What the task asks: Copy every one of the rows below word for word, leaving out the pictures.

-------

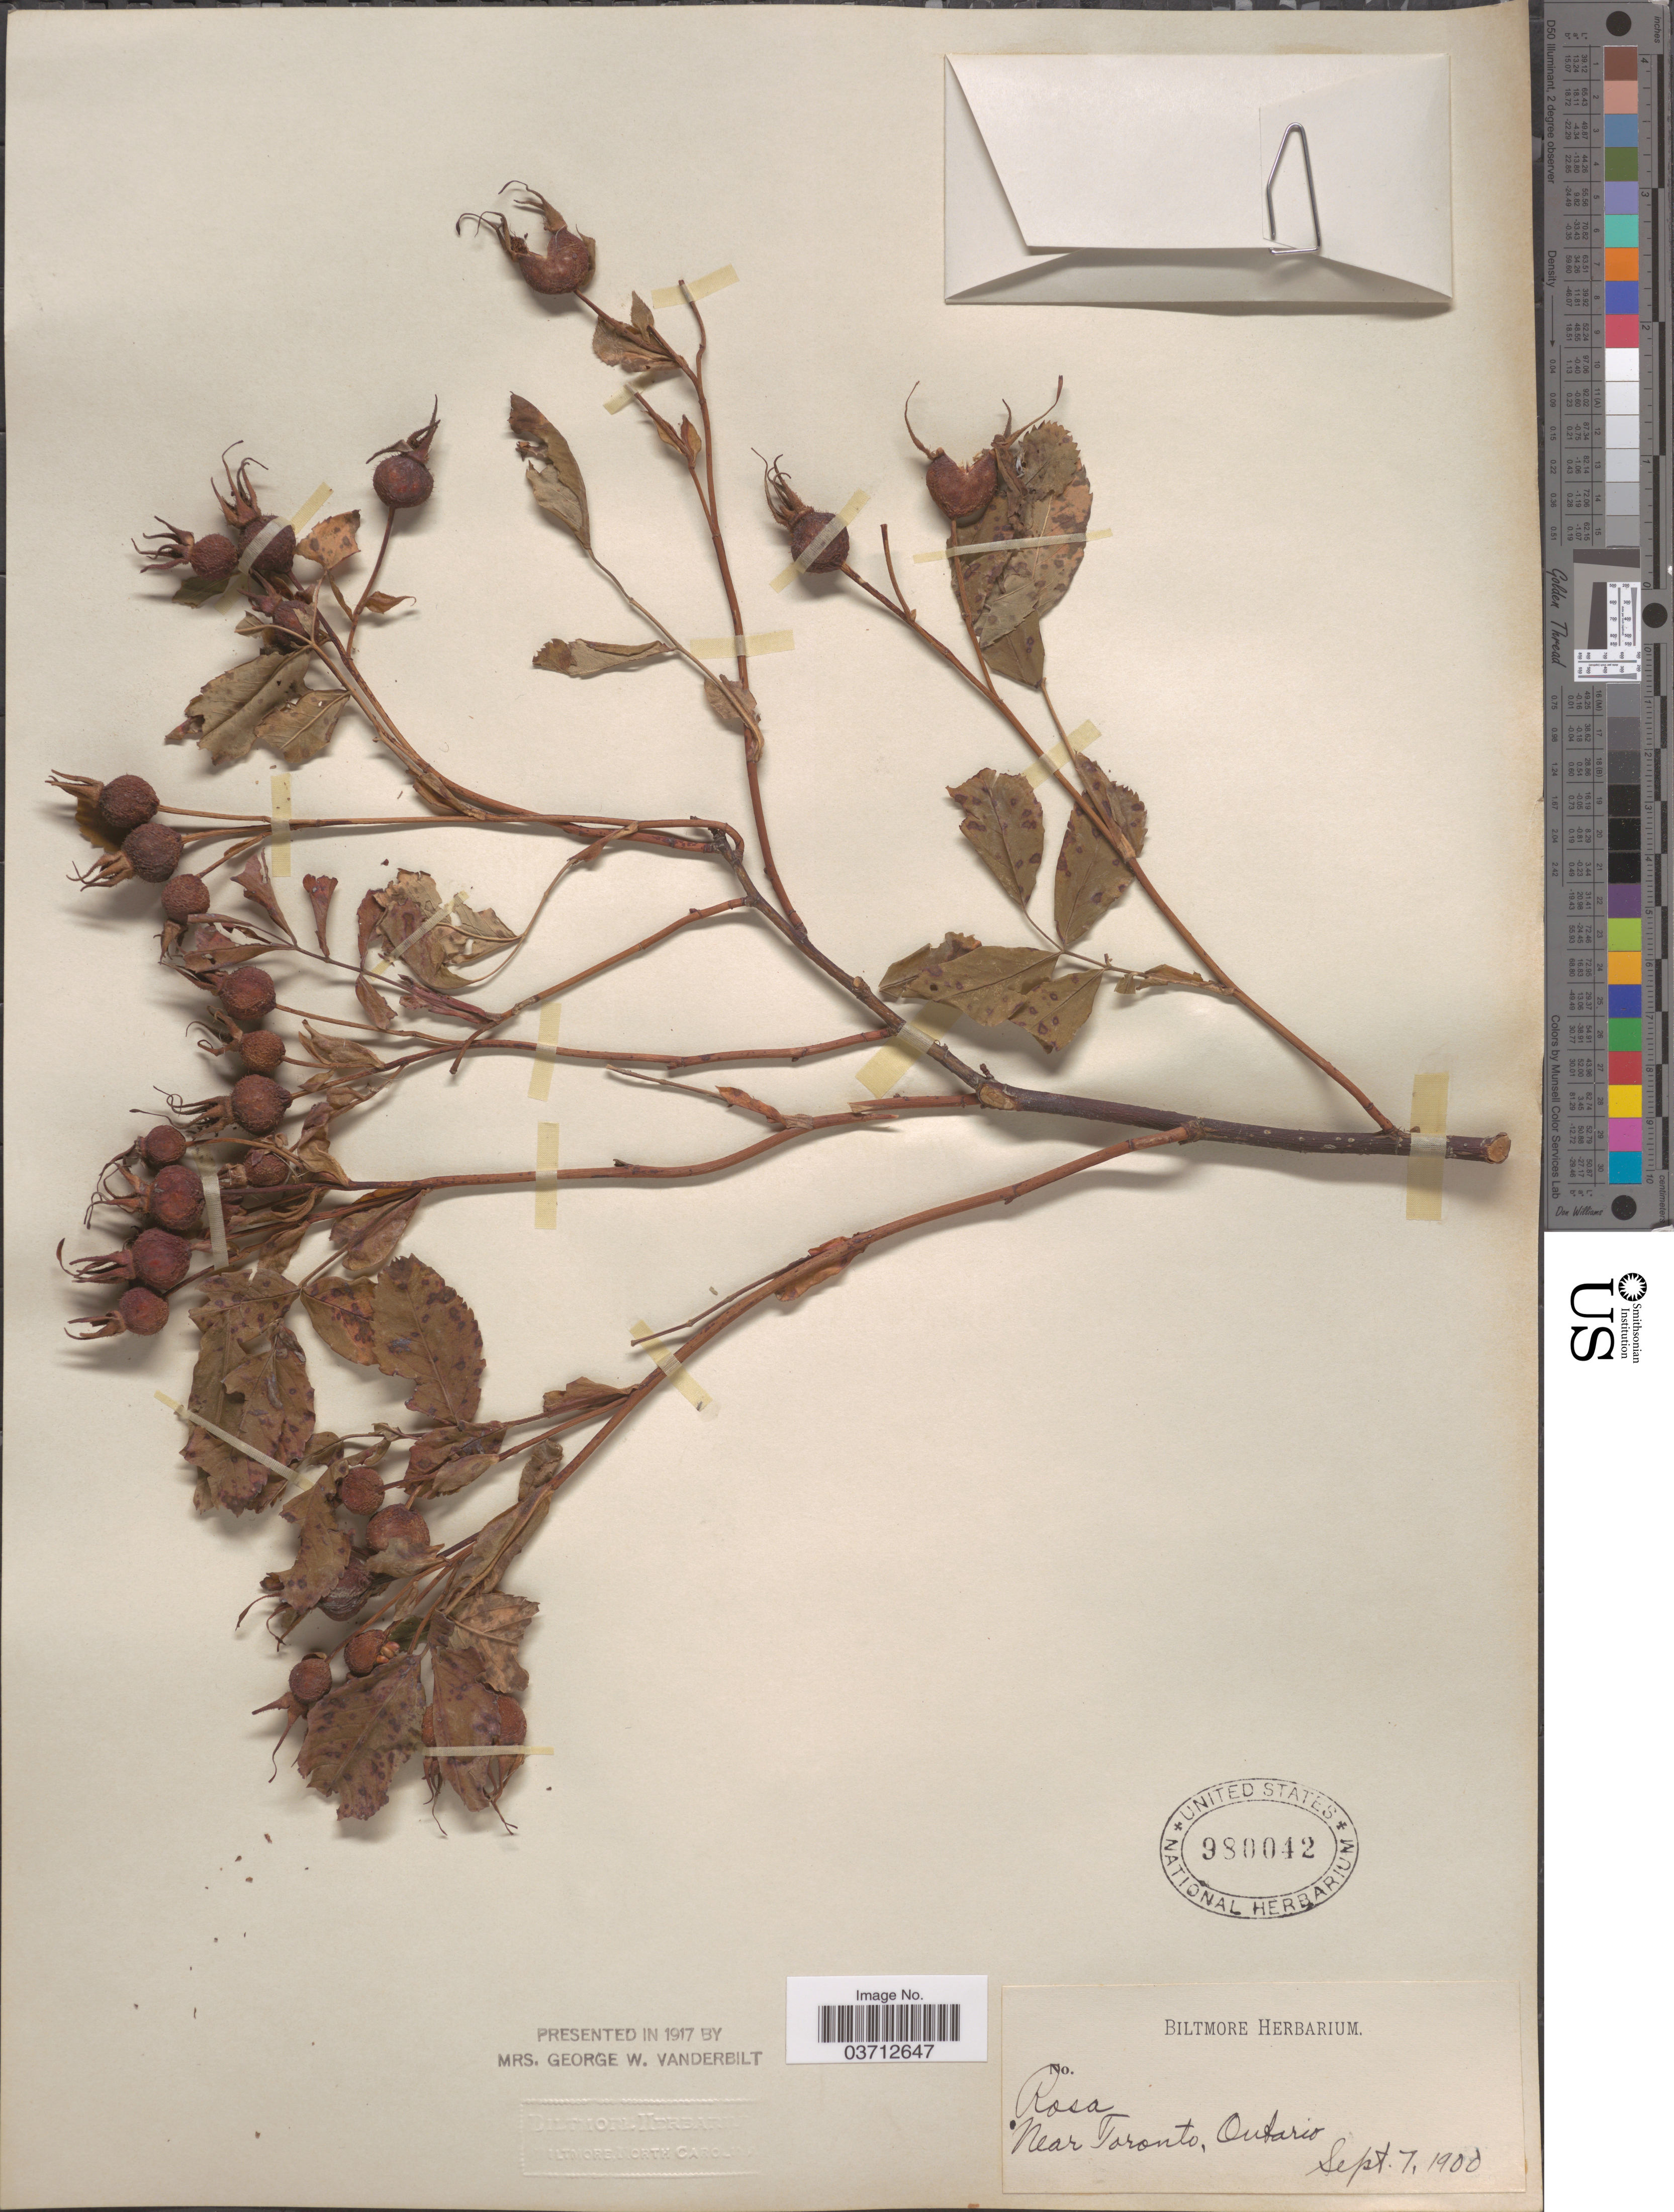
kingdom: Plantae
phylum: Tracheophyta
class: Magnoliopsida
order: Rosales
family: Rosaceae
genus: Rosa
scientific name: Rosa sp.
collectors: ex herb. Biltmore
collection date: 1900-09-07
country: Canada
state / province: Ontario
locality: Near Toronto.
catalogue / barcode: US 980042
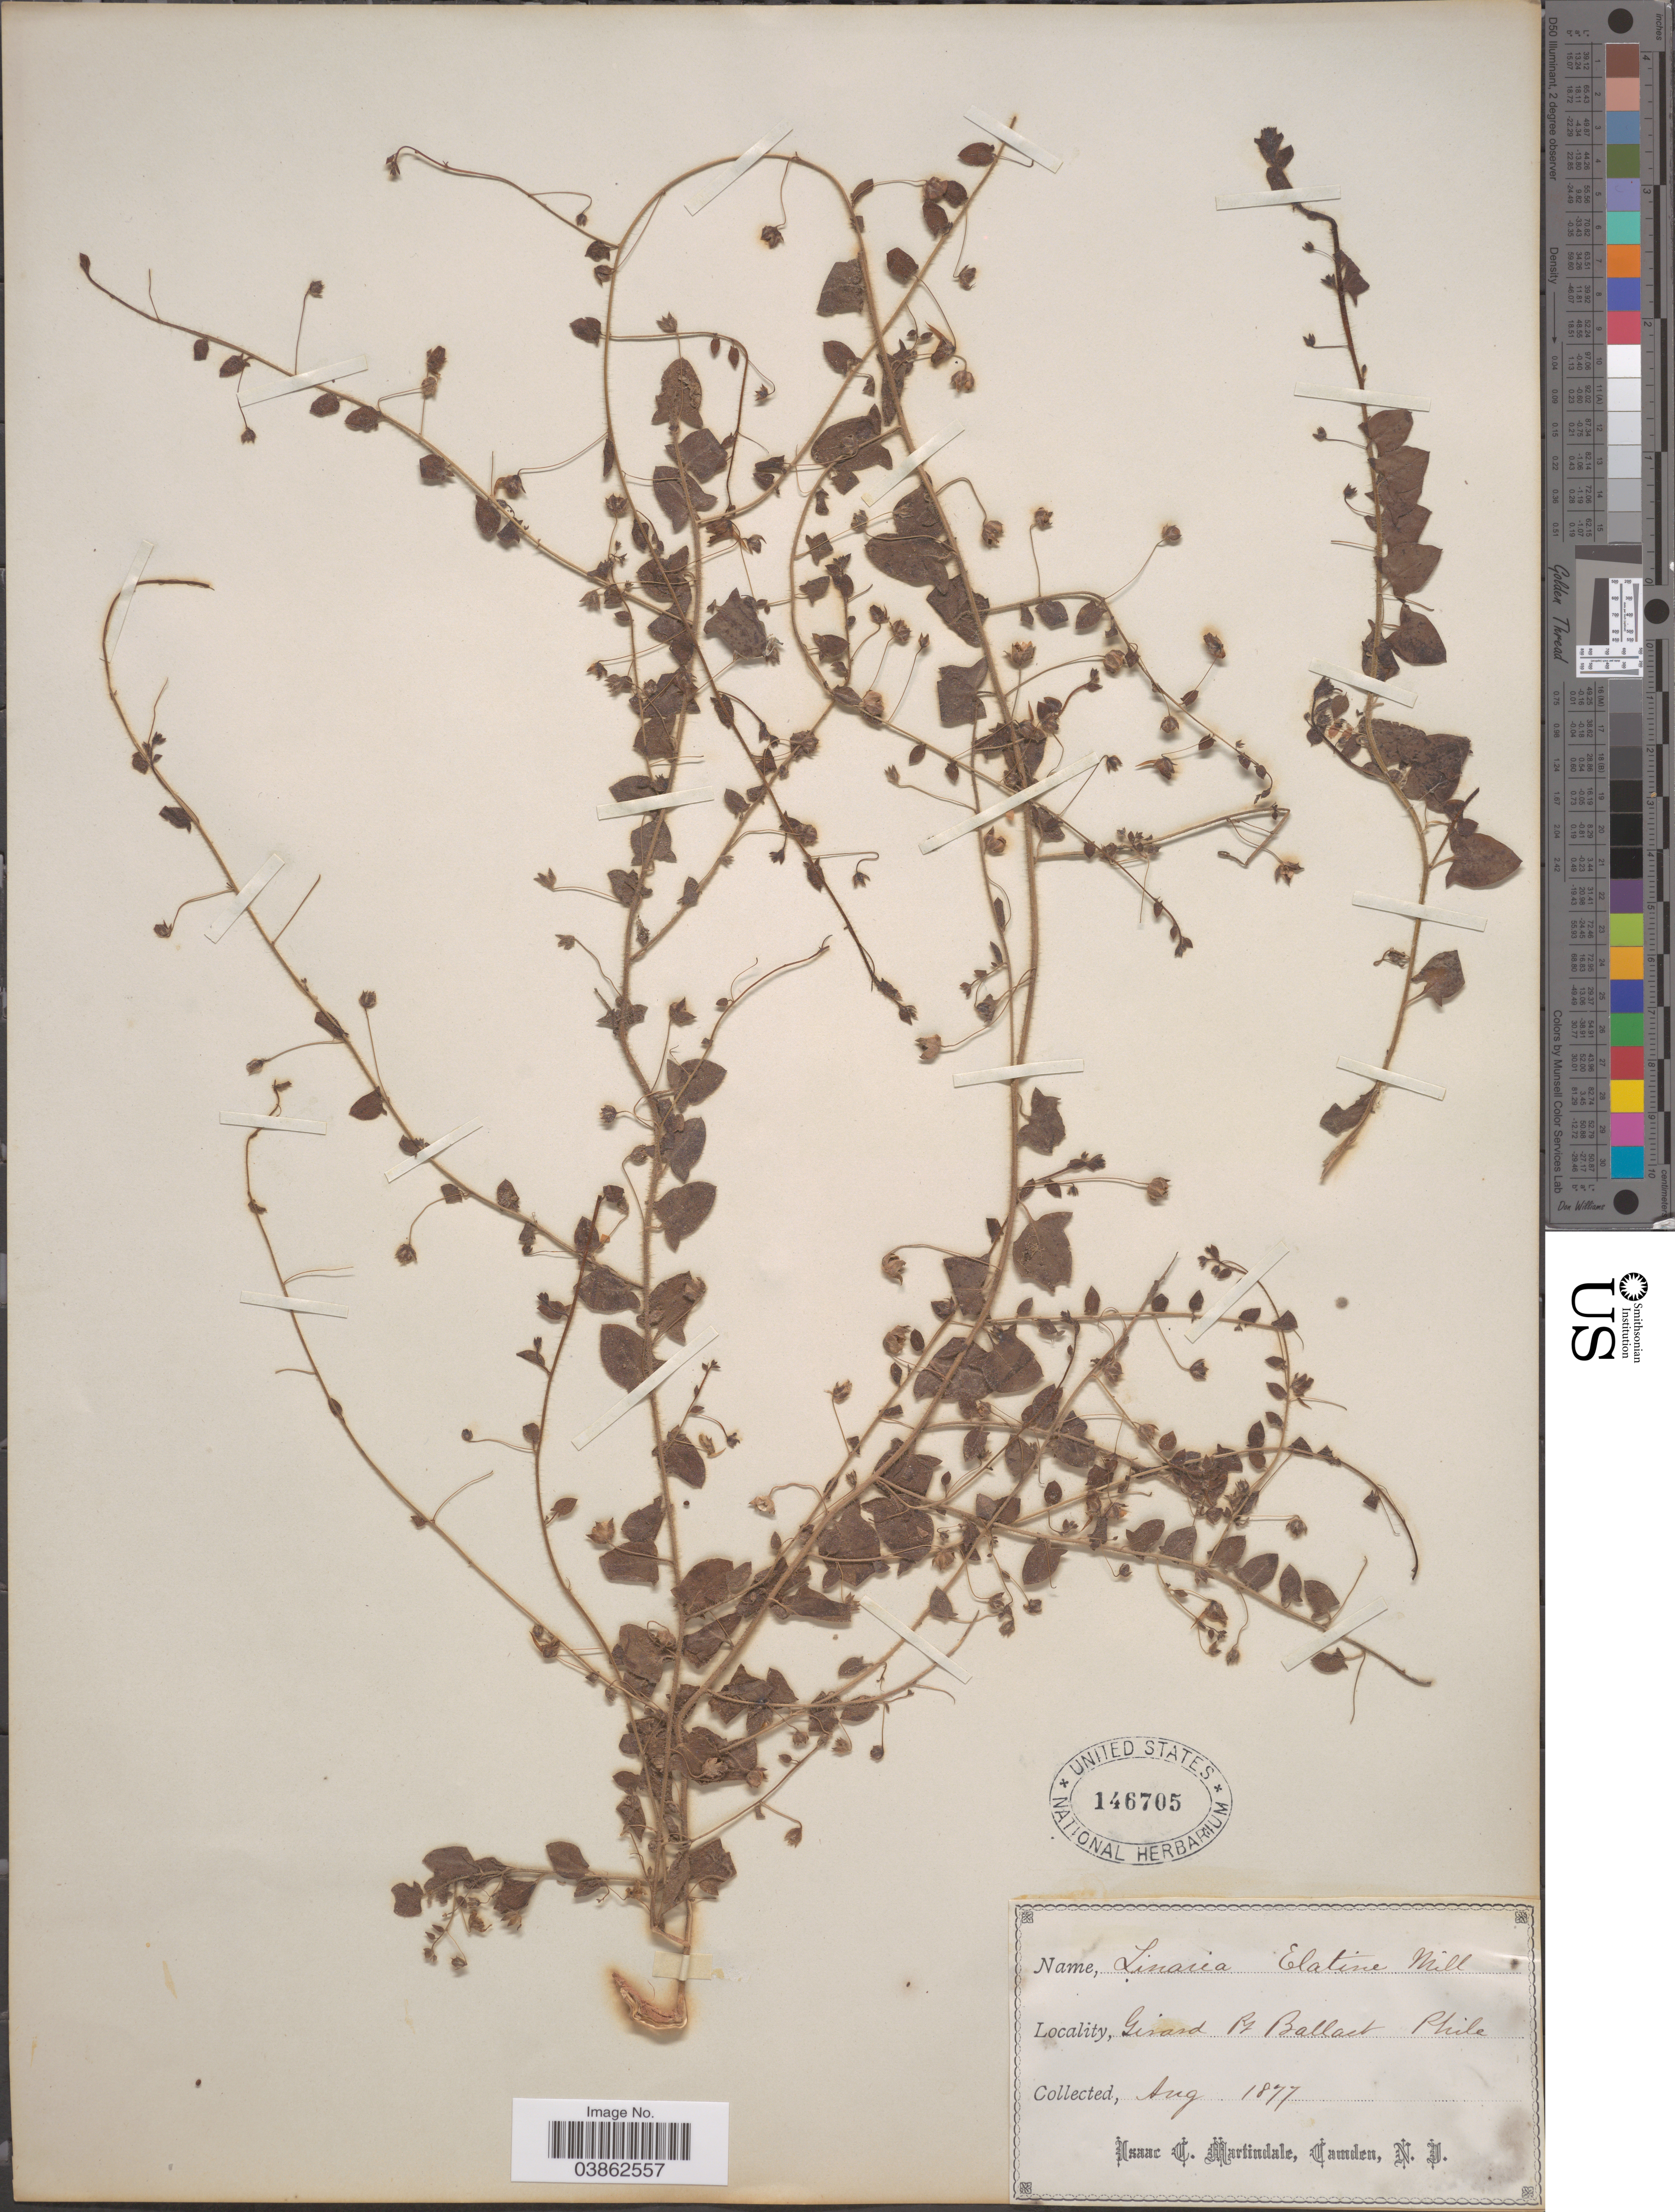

-------

Full output:
kingdom: Plantae
phylum: Tracheophyta
class: Magnoliopsida
order: Rosales
family: Rosaceae
genus: Rosa
scientific name: Rosa sp.
collectors: ex herb. Biltmore
collection date: 1900-09-07
country: Canada
state / province: Ontario
locality: Near Toronto.
catalogue / barcode: US 980042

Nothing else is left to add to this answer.